This is weird. I have added a 960GTX (unflashed) inside a Mac Pro 2008 - everything else works great. I have some 4K material, and I have optimised it. When I throw the material in a project, the playback is really stuttery. Now, I noticed that adding a color corrector effect on the footage, makes it run real smooth!??. It seems that playback on this system is not (really?) accellerated by the graphics card, but when I add an effect on, it might pass it through the Nvidia and play it back properly. Any ideas on how to get this working the right way?
That makes sense. I can't confirm this as my Mac will play 4K 60fps clips back fine without issue. But I guess one thing you could try is apply a color corrector or some other filter to each clip in the Event. Basically right click each clip and select "Open in Timeline" and then apply a filter that does next to nothing but requires rendering when put on the Project timeline. Like maybe a Color Corrector with the saturation bumped up a single point. You'd have to do this for all your 4K clips. At least that way it'd all feel normal and work normally as you'd edit.
nick314 wrote: This is weird. I have added a 960GTX (unflashed) inside a Mac Pro 2008...It seems that playback on this system is not (really?) accellerated by the graphics card, but when I add an effect on, it might pass it through the Nvidia and play it back properly...
In general a GPU cannot meaningfully accelerated H264 playback or encoding, as the core algorithm is serialized and not amenable to GPU-style parallelization.
However separate fixed-function encode/decode logic is sometimes bundled on the GPU card distinct from the GPU itself. nVidia calls theirs NVENC. It is conceptually similar to Intel's Quick Sync which is on Intel Sandy Bridge and later CPUs (excepting Xeon).
NVENC and the competing AMD logic VCE are not automatically used -- they each have their own APIs and software must write specifically to these APIs to use them. In general I don't think FCPX uses either of these, else we wouldn't have cases where a MacBook Pro can export H264 faster than a 12-core D700 New Mac Pro.
So how to explain your results? One possibility is your timeline is not rendered but adding the effect makes it render. So in this case it's not really the GTX-960 making the playback faster but the timeline gets rendered to temp files which makes playback smoother.
In both of your cases (with and without effects) is the timeline rendered or not? Do you have background rendering on?
Re optimized media, in general you will get better 4k editing performance using proxy than optimized. It also produces smaller files and is faster to create.
Thank you for taking the time to give such an indepth view on the core processes. Since the footage is optimised (transcoded to prores) the clips don't require rendering. Also, when adding the color corrector, the clips while unrendered play back smoothly. That's what was weird for me.
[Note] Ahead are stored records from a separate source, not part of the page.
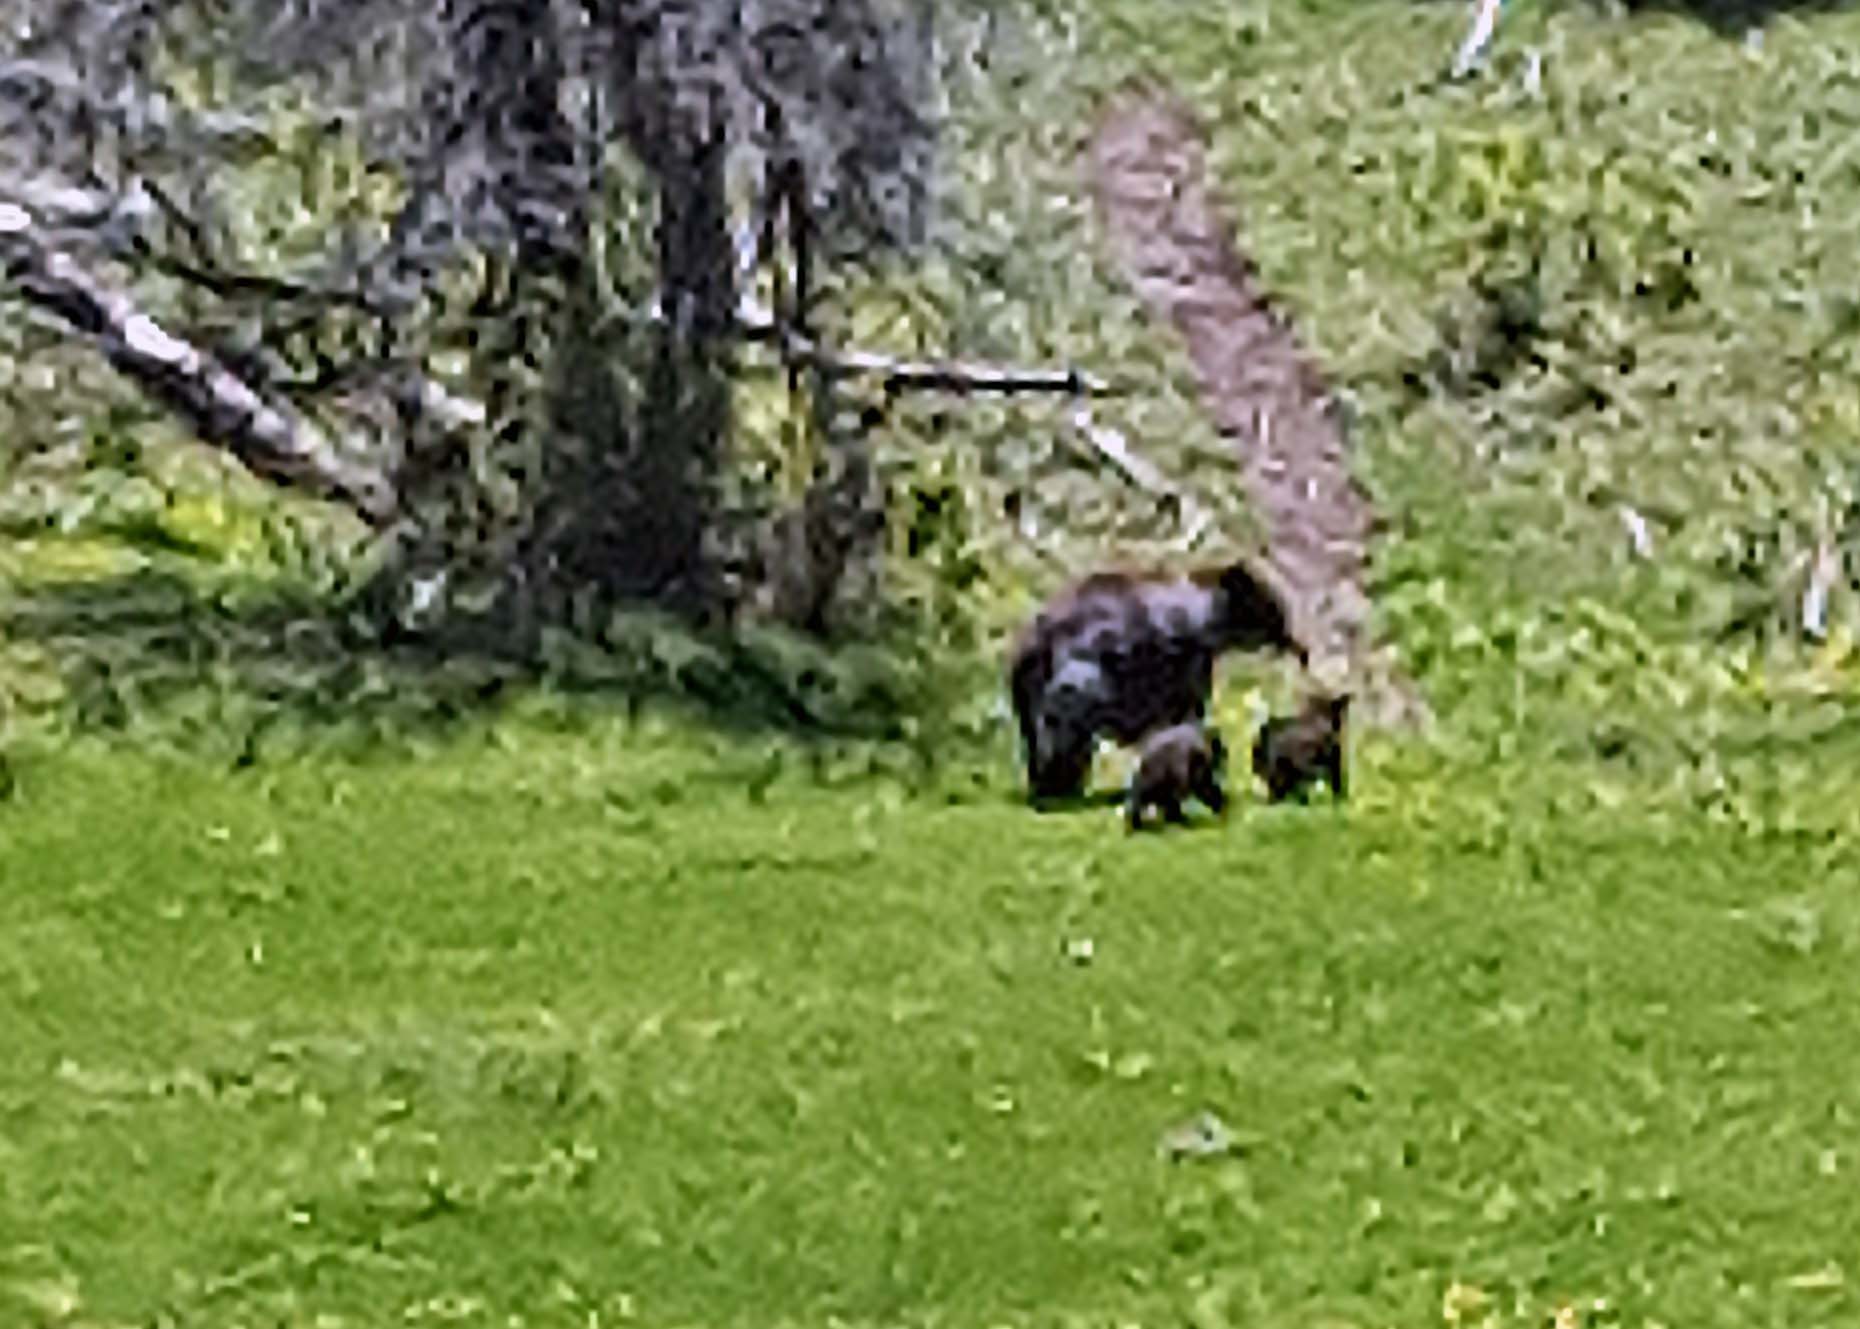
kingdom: Animalia
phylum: Chordata
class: Mammalia
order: Carnivora
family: Ursidae
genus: Ursus
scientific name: Ursus americanus
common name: American black bear
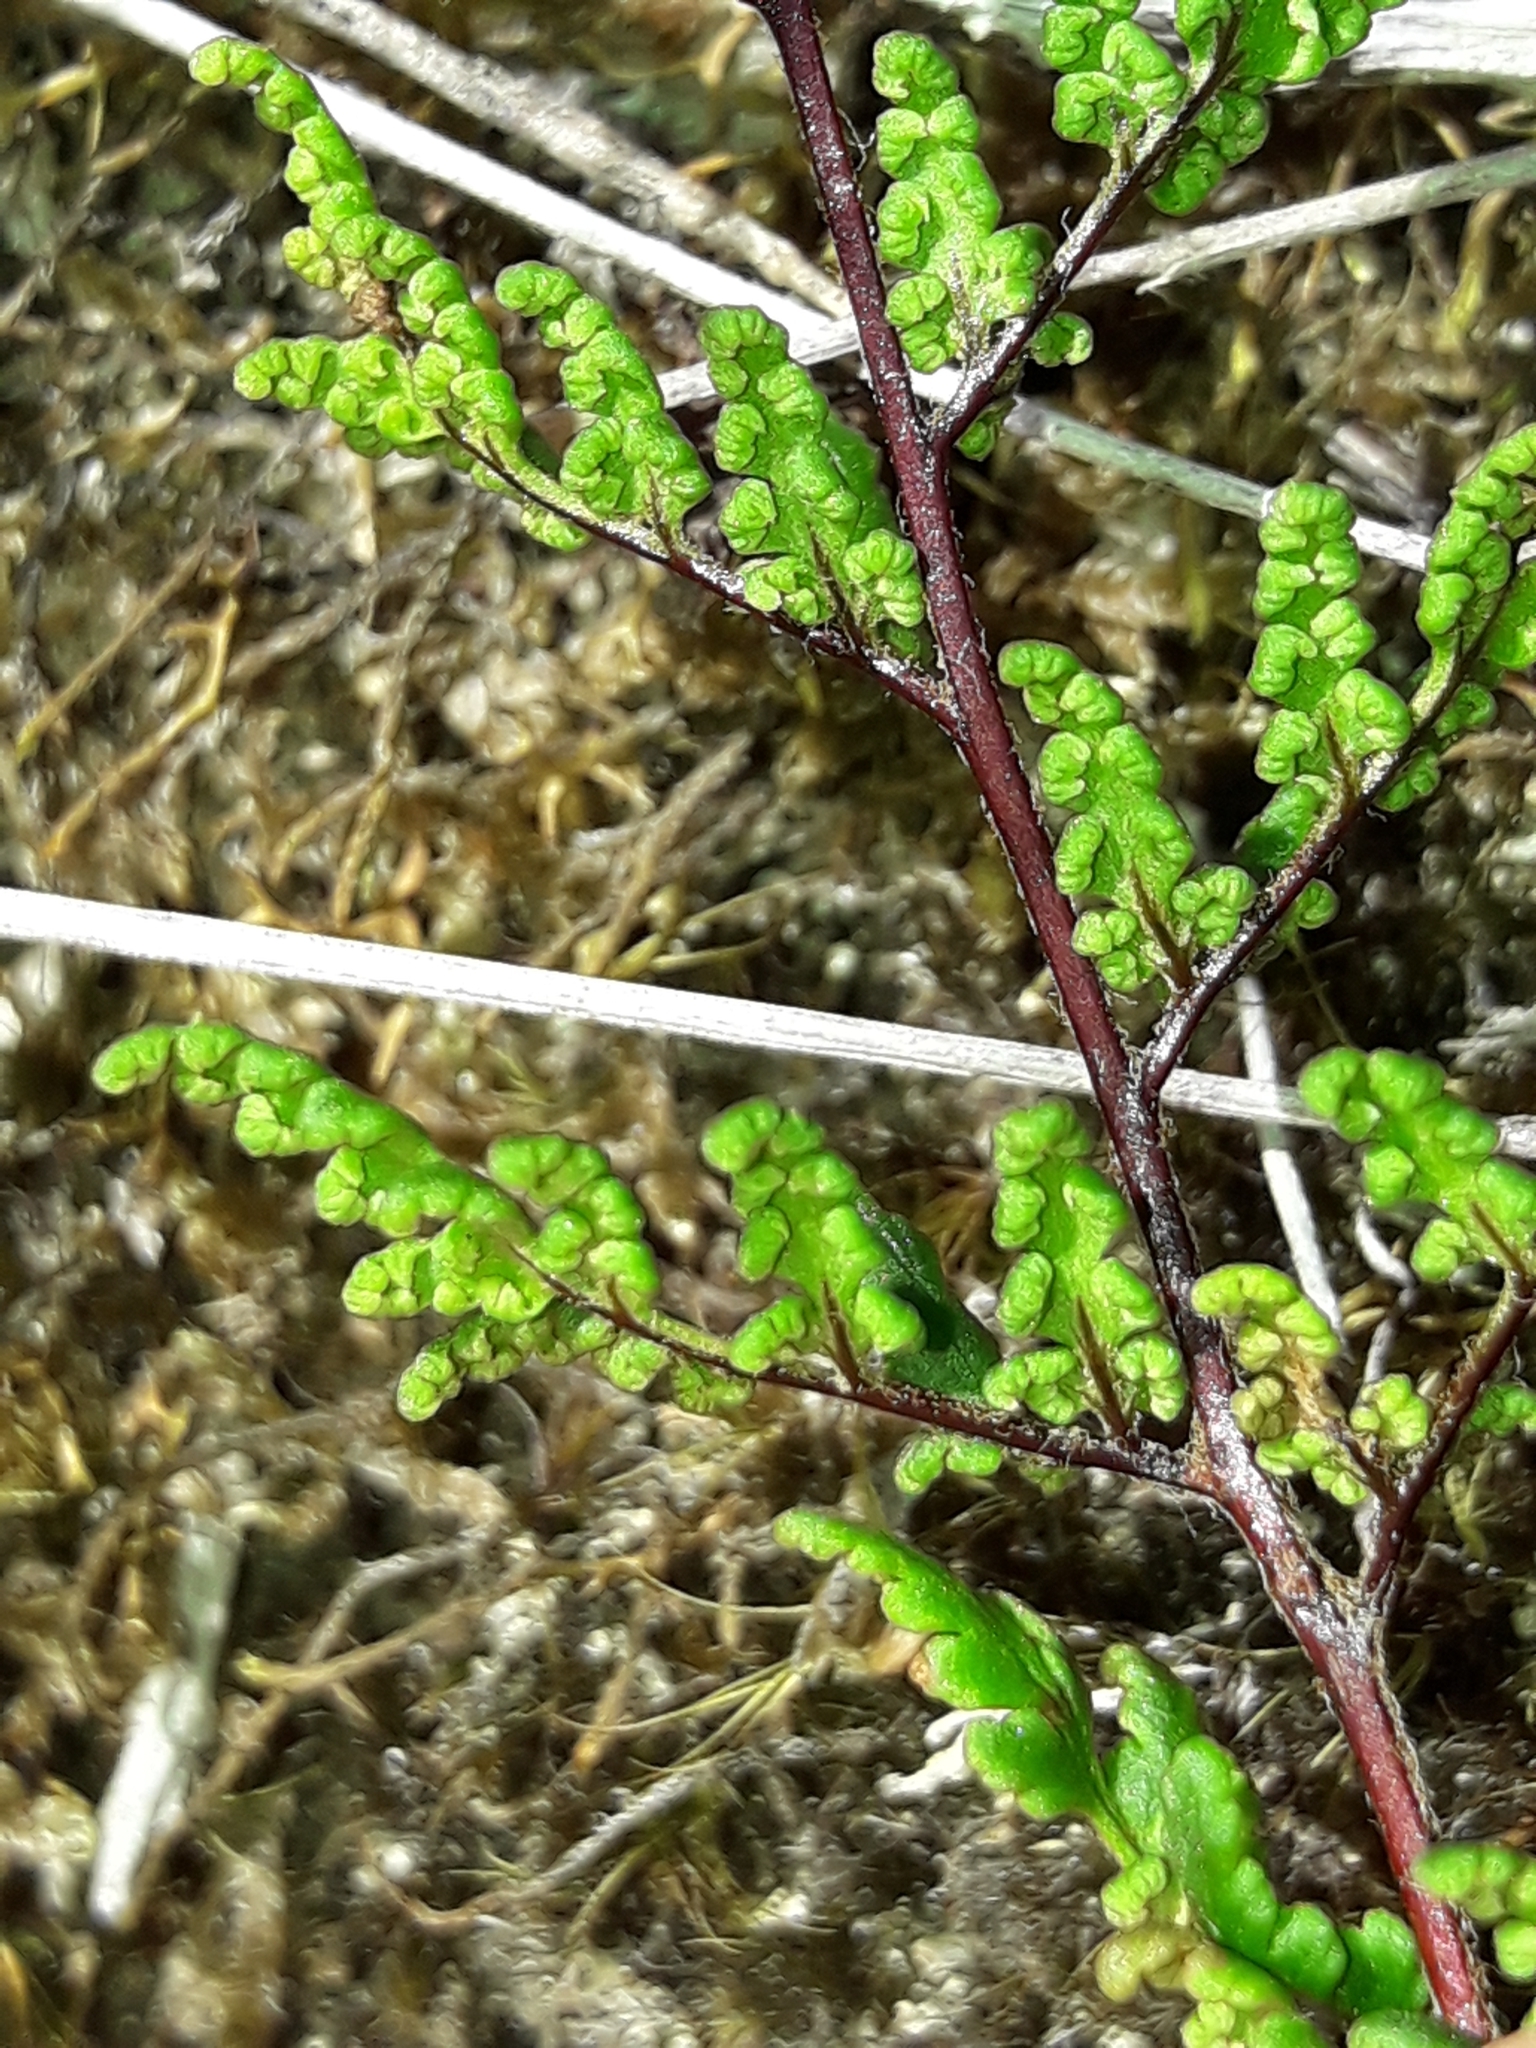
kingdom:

I am wondering if switching to an amd card, fcpx will use the VCE logic to accelerate playback?
nick314 wrote: ...Since the footage is optimised (transcoded to prores) the clips don't require rendering...
Is that confirmed by there being no orange render bars? If the orange bars are there it requires rendering, although that's normally not necessary for smooth playback. If by chance it's orange, select the clip and do CTRL-R to render it, then try scrubbing the timeline.
nick314 wrote: ....when adding the color corrector, the clips while unrendered play back smoothly. That's what was weird for me. I am wondering if switching to an amd card, fcpx will use the VCE logic to accelerate playback?
I agree that is odd and I haven't heard of that before. Optimized media is *much* larger than most compressed camera-native media, up to 8x. This would increase the I/O load. Is there any possibility the disk holding your optimized media is too slow? However that wouldn't explain why adding color correction made it fast and smooth.
Re VCE I would definitely not assume that. There is no information from Apple (or Adobe for that matter) about whether FCPX or Premiere use NVENC or VCE.
We do know FCPX uses Quick Sync but unfortunately Xeon CPUs don't have this. You are right if your content is optimized Pro Res, that does not require decoding. So Quick Sync, NVENC or VCE should not apply in that case.
If you simply need a quick solution other than adding color correction to every clip, you could create proxy media and switch to that.
One other thing to check is whether your timeline is set to 'better performance', or 'better quality' playback, as if it's set to 'better quality', it may just be bumping the playback quality down with an unrendered clip, allowing it to play smoothly.
Odd but interesting topic indeed. If you do end up placing a color correction on clips to achieve performance, try considering the use of an adjustment layer with the color corrector applied to that. See if that also allows smooth playback. Not sure why it would, but if the single effect per clip seems to make a difference, then it would be much faster to apply the adjustment layer across the whole timeline and then remove it before exporting. I'd be curious to know how this works for you. If it doesn't work the same way that applying an effect to a single clip does, then this just gets more puzzling.